Robots aren't always the solution to a labour crisis.

by Jordan Pearson
Jul 7 2017, 2:01pm

A prototype of the robot. Screengrab: CCFI.

Newfoundland and Labrador is Canada's charming East Coast fishing province, and it's in big trouble. The province, which is decorated with iconic rows of brightly painted houses, had an unemployment rate of 14.4 percent as of May this year, more than double the national average.

Now, a new and frankly terrifying robot that can butcher a crab in seconds is being touted as a way to reinvigorate the province's beleaguered seasonal fishing industry. However, labour advocates don't see it that way.

Since a moratorium on cod fishing was put in place in 1992—obliterating tens of thousands of jobs in the process—shellfish like shrimp and crab have become increasingly important to industry in Newfoundland and Labrador. However, crabs are sent overseas for meat extraction (delicate work that used to be done in the province) where labour is cheaper than in Canada. A robot that can do the work here for less than the cost of a living wage would bring that aspect of the job home and benefit plant owners who will reap the financial rewards.

But when it comes to actually helping workers, why go with a robot that may create a few highly-skilled maintenance positions instead of creating a bunch of jobs for humans to process all that crab themselves?

Read More: The Future of Robot Labor Is the Future of Capitalism

"Younger people are not being attracted to the industry," said Bob Verge, managing director of the Canadian Centre for Fisheries Innovation, which invented the robot, in an interview with the CBC. "A large part of the labour force in our processing sector now comes from the baby boomer generation. We can't replace those baby boomers with an equal number of younger people."

Enter the robot, which can do the work of this supposedly non-existent workforce in a province where 14 percent of working-age people don't have a job, and at a fraction of the cost of paying humans.
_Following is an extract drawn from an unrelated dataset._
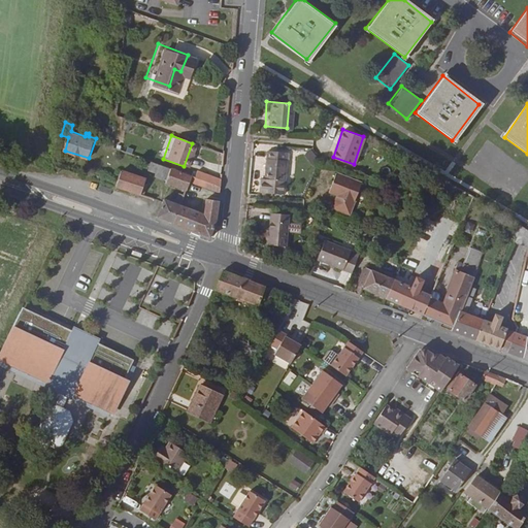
[(256,177),(254,190),(279,191),(283,151),(262,149),(260,177),(256,177)]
"We really don't have is a shortage of workers, what we have is a shortage of people who will go to work at a precarious job," Greg Pretty, industrial director at the Fish, Food and Allied Workers union, told me on a phone call. "[Factory owners] don't want to pay middle-class wages for the most part, and they want to employ people for 20 hours a week. And then the same crowd says, 'We can't get workers.'"

The Canadian Centre for Fisheries Innovation wasn't able to comment in time for publication.

Pretty is saying that there are people who want to work, but the jobs have to pay. To heal the province's hurting fishing industry, workers don't need robots, they need legislation that protects them, he said. Current policies allow tons of fish, including crab, to be shipped overseas for cheap processing. As for the wider provincial context, Newfoundland's 2016 budget contained a brutal raft of austerity measures, and the new government has committed to not increase government spending for five years in order to bring down the province's deficit by 2022.

With Pretty's comments in mind, it's worth taking a critical eye to claims that a new robot will invigorate an ailing industry and ask: who will it benefit, really?

"As long as there's been fish plants here, there's been tech change, and we have always dealt with it," said Pretty.